When the experience and expertise of nurses is represented among health care, business, and policy leadership, consumers benefit. Especially for health care and related Boards of governance, the leadership of nurses translates into improved quality and safety. Governance and Board service benefits nurses, providing nurse leaders with additional opportunities to sharpen leadership skills, broaden perspectives and support the mission and vision of highly visible organizations. Additionally, having nurses in these leadership roles contributes to the retention of highly skilled nurses at all levels of health care organizations.
 

Increase the influence of nurses in high levels of health care, and policy decision making.

To address this issue, the Center is working with national and state stakeholders to educate the health care and business communities on the value of nurses in leadership positions and working with nursing leaders to prepare them for these leadership roles.
 

Profile nurses in leadership roles

The Center has begun a Profiles in Health Care Leadership series. The Nurses on Board articles are part of this series.

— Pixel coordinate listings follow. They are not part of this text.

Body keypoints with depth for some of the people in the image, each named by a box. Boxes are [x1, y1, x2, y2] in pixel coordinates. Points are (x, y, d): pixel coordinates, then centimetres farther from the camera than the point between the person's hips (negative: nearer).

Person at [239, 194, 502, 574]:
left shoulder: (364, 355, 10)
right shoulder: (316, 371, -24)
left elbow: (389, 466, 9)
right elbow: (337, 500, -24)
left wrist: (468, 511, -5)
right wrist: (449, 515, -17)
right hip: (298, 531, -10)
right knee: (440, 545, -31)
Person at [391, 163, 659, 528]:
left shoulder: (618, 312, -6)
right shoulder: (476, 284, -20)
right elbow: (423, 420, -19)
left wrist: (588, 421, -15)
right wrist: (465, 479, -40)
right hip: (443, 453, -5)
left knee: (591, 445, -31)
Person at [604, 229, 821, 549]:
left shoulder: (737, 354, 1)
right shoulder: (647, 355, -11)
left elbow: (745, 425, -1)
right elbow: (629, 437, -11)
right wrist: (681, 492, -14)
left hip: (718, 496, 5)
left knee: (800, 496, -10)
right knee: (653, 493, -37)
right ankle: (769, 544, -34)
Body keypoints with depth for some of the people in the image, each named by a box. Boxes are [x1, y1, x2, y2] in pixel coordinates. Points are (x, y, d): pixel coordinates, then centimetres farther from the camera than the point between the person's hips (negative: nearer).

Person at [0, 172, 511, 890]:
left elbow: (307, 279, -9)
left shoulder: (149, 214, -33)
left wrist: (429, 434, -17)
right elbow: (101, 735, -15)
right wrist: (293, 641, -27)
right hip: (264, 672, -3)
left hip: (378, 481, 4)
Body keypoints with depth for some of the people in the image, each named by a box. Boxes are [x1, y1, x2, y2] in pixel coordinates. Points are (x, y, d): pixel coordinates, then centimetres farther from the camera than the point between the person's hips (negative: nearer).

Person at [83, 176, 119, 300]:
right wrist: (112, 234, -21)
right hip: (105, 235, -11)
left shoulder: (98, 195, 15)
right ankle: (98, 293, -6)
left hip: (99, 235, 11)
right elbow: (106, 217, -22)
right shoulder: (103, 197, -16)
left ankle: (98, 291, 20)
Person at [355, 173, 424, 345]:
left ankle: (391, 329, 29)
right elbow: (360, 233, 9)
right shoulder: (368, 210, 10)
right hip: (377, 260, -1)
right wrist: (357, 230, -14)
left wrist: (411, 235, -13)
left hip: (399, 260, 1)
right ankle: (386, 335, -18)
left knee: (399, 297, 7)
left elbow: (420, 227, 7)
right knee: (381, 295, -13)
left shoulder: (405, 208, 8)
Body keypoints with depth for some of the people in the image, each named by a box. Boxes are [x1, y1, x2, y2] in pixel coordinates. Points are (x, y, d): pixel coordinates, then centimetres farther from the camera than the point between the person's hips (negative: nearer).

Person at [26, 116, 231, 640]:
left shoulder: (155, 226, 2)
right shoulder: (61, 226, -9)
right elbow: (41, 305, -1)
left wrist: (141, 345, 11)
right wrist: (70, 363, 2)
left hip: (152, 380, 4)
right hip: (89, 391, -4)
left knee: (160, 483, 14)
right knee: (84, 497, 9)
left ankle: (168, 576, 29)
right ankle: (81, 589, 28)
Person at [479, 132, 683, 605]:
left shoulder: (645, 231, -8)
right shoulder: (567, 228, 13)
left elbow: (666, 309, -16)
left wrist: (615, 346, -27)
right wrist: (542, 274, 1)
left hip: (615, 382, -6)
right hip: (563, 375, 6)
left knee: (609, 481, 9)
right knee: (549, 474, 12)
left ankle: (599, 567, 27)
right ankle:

  • Debra J. Barksdale hopes to encourage more of her colleagues to join her and other leaders working to transform the nation’s health care system. Barksdale has served in a variety of key roles, including as a board member of the National Organization of Nurse Practitioner Faculties and the Nursing Education Advisory Council for the National League for Nursing.
  • Pamela Cipriano has technology on her mind. Whether the issue is the country’s nursing shortage or the recent health care reform legislation, this nurse leader sees the potential for greater efficiency, transparency and quality.
  • Ruth Hansten likes to think about thinking—the field of critical thinking and clinical judgment. Individuals may not always understand or question how they make decisions—but the process is an important one, and can lead to better decisions, and thus better patient outcomes.
  • Angela Barron McBride has long viewed mentoring and teaching as a cornerstone of her career—and she has nurtured other nurses as an author, professor, dean, and organizational president.
  • In 1978, Sandra McGuire was a nurse in the outpatient department of Michigan’s Plymouth Center for Human Development. The state facility housed 1,100 mentally disabled people; she worked to link families with the community resources that would keep their children out of such an institution.
  • After over three decades of service, Donna M. Policastro, has evolved as one of Rhode Island’s most vocal advocates for women and nurses.
  • Through the Living Independently for Elders (LIFE) program in West Philadelphia, Eileen Sullivan-Marx , has had the opportunity to prove that a community-based, nurse-managed program can improve patients’ quality of life and potentially serve as a model for a reconfigured U.S. health care system.